Dataset entries
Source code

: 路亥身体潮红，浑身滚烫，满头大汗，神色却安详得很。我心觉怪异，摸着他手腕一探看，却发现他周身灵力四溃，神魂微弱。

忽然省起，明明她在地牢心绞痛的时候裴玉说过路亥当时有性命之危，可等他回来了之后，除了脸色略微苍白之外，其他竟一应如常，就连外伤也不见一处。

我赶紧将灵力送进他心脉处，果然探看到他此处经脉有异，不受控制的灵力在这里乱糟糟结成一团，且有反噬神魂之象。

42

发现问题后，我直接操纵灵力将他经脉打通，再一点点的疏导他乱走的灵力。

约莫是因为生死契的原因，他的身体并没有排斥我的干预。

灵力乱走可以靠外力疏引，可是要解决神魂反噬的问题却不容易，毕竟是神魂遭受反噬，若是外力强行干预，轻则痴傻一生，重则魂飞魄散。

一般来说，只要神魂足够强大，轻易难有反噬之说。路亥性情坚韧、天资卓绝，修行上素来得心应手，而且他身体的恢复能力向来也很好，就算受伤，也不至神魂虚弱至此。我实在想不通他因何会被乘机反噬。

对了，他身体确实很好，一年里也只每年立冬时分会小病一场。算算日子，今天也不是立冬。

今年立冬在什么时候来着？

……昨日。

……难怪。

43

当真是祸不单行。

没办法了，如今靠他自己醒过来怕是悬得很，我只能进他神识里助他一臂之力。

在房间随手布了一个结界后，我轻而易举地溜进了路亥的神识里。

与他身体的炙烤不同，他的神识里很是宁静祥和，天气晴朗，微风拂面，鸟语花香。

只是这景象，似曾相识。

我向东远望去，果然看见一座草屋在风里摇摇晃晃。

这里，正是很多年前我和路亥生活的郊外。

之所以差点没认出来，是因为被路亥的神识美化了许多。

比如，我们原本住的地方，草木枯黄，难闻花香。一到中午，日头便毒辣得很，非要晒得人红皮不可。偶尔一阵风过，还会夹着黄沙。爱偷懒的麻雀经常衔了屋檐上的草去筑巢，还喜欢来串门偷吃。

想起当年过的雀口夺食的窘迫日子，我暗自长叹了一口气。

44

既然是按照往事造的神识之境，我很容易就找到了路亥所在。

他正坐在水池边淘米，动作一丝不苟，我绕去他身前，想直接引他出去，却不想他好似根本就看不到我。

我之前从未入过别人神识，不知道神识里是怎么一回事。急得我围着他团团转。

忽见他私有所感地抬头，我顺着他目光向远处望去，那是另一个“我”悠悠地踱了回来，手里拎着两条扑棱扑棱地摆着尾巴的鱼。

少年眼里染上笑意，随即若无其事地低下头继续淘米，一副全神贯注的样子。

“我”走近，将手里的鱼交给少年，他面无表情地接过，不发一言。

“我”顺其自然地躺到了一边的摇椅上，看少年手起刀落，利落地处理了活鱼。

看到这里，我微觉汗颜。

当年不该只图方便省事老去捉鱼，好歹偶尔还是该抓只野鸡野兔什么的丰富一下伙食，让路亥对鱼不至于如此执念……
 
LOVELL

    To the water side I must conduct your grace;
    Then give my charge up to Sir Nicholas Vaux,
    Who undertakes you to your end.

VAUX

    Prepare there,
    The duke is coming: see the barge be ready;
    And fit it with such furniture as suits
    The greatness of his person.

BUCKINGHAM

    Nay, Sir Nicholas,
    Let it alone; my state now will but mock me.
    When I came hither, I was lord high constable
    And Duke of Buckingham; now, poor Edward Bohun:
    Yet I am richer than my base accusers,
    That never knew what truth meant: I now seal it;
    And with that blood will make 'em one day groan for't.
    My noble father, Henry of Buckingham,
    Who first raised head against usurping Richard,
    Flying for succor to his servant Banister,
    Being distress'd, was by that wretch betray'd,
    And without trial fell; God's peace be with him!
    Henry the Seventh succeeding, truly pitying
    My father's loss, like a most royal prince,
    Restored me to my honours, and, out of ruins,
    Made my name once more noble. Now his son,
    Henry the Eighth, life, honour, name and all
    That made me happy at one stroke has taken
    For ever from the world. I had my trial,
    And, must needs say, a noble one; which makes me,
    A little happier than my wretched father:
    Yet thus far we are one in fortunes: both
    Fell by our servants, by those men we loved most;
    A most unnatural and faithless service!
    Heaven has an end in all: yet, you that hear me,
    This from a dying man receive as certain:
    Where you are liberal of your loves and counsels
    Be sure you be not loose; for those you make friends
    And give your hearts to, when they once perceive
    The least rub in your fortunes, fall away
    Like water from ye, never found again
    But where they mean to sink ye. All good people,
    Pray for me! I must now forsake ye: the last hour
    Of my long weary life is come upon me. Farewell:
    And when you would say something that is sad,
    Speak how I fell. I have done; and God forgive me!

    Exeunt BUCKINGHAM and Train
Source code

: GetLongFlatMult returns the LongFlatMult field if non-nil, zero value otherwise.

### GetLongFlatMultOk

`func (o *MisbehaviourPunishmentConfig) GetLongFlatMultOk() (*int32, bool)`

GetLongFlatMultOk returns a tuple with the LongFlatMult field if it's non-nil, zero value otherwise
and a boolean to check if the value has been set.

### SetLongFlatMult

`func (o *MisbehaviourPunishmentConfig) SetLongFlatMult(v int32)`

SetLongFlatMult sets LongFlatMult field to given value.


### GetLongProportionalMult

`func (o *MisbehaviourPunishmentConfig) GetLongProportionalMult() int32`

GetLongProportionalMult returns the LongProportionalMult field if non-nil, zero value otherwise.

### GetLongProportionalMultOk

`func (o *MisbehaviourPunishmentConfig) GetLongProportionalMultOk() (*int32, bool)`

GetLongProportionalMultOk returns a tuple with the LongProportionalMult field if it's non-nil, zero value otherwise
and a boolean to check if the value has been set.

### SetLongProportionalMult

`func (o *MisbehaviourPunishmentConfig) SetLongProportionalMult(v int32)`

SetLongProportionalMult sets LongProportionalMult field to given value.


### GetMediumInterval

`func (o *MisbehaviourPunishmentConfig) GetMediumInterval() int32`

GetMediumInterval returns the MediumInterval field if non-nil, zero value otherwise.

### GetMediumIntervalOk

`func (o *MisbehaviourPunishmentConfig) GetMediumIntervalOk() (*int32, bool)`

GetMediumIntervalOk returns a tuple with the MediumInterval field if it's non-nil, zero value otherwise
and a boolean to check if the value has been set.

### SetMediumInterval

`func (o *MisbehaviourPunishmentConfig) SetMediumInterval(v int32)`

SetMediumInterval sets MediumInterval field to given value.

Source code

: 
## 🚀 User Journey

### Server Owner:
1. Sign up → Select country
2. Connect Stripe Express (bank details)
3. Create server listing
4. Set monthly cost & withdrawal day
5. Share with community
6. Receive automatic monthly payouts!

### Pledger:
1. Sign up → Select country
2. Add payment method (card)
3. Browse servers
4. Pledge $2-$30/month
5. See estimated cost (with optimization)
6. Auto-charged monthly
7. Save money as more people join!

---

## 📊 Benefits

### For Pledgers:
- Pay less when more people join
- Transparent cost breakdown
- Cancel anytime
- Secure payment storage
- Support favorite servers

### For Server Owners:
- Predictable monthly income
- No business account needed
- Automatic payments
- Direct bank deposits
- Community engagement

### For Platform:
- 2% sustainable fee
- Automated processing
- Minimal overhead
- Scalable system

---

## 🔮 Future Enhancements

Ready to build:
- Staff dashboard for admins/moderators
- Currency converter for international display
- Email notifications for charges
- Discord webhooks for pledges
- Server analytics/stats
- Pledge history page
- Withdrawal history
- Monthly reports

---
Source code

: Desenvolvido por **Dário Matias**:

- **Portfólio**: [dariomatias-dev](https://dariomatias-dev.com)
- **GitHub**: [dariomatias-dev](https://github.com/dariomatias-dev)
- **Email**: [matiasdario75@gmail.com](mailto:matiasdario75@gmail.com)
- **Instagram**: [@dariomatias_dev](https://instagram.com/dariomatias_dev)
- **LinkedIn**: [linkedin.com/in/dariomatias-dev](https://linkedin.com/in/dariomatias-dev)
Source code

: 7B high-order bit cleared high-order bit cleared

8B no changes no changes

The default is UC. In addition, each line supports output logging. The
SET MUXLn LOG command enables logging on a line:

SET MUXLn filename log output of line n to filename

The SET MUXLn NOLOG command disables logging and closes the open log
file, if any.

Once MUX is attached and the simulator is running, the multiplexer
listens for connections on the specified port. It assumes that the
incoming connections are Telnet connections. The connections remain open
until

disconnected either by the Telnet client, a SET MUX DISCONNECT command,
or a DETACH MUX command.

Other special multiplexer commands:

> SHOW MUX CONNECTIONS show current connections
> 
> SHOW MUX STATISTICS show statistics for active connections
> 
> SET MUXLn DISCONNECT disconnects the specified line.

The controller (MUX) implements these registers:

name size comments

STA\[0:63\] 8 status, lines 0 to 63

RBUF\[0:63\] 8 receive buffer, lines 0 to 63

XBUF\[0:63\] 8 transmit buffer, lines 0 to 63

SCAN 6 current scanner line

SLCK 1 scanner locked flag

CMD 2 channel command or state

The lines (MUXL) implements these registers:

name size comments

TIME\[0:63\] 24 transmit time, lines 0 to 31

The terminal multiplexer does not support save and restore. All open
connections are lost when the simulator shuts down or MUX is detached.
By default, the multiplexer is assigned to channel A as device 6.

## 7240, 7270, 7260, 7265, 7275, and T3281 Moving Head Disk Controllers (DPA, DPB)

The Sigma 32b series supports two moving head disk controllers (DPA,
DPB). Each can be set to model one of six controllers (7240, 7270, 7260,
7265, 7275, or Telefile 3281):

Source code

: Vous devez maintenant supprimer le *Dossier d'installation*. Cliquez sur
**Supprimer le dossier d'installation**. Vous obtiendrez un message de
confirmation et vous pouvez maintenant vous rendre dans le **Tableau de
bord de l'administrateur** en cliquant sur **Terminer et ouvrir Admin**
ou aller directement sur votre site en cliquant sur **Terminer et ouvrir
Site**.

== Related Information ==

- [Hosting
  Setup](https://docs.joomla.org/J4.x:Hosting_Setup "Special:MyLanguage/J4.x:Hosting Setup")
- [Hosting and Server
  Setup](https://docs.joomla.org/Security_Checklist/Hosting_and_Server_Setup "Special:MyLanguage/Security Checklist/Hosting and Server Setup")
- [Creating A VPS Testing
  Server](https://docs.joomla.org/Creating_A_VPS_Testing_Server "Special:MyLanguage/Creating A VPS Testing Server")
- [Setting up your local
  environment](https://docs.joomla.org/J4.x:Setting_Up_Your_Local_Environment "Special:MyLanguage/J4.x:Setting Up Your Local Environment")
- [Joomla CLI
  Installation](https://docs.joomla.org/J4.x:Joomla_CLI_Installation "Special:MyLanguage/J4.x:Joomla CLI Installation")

What is needed
Present the entries as a Markdown table with the columns Row and Line, starting at the first line and ending at the line containing "之所以差点没认出来，是因为被路亥的神识美化了许多。". Number each row and leave out blank lines.

Task answer
| Row | Line |
|---|---|
| 1 | Source code |
| 2 | : 路亥身体潮红，浑身滚烫，满头大汗，神色却安详得很。我心觉怪异，摸着他手腕一探看，却发现他周身灵力四溃，神魂微弱。 |
| 3 | 忽然省起，明明她在地牢心绞痛的时候裴玉说过路亥当时有性命之危，可等他回来了之后，除了脸色略微苍白之外，其他竟一应如常，就连外伤也不见一处。 |
| 4 | 我赶紧将灵力送进他心脉处，果然探看到他此处经脉有异，不受控制的灵力在这里乱糟糟结成一团，且有反噬神魂之象。 |
| 5 | 42 |
| 6 | 发现问题后，我直接操纵灵力将他经脉打通，再一点点的疏导他乱走的灵力。 |
| 7 | 约莫是因为生死契的原因，他的身体并没有排斥我的干预。 |
| 8 | 灵力乱走可以靠外力疏引，可是要解决神魂反噬的问题却不容易，毕竟是神魂遭受反噬，若是外力强行干预，轻则痴傻一生，重则魂飞魄散。 |
| 9 | 一般来说，只要神魂足够强大，轻易难有反噬之说。路亥性情坚韧、天资卓绝，修行上素来得心应手，而且他身体的恢复能力向来也很好，就算受伤，也不至神魂虚弱至此。我实在想不通他因何会被乘机反噬。 |
| 10 | 对了，他身体确实很好，一年里也只每年立冬时分会小病一场。算算日子，今天也不是立冬。 |
| 11 | 今年立冬在什么时候来着？ |
| 12 | ……昨日。 |
| 13 | ……难怪。 |
| 14 | 43 |
| 15 | 当真是祸不单行。 |
| 16 | 没办法了，如今靠他自己醒过来怕是悬得很，我只能进他神识里助他一臂之力。 |
| 17 | 在房间随手布了一个结界后，我轻而易举地溜进了路亥的神识里。 |
| 18 | 与他身体的炙烤不同，他的神识里很是宁静祥和，天气晴朗，微风拂面，鸟语花香。 |
| 19 | 只是这景象，似曾相识。 |
| 20 | 我向东远望去，果然看见一座草屋在风里摇摇晃晃。 |
| 21 | 这里，正是很多年前我和路亥生活的郊外。 |
| 22 | 之所以差点没认出来，是因为被路亥的神识美化了许多。 |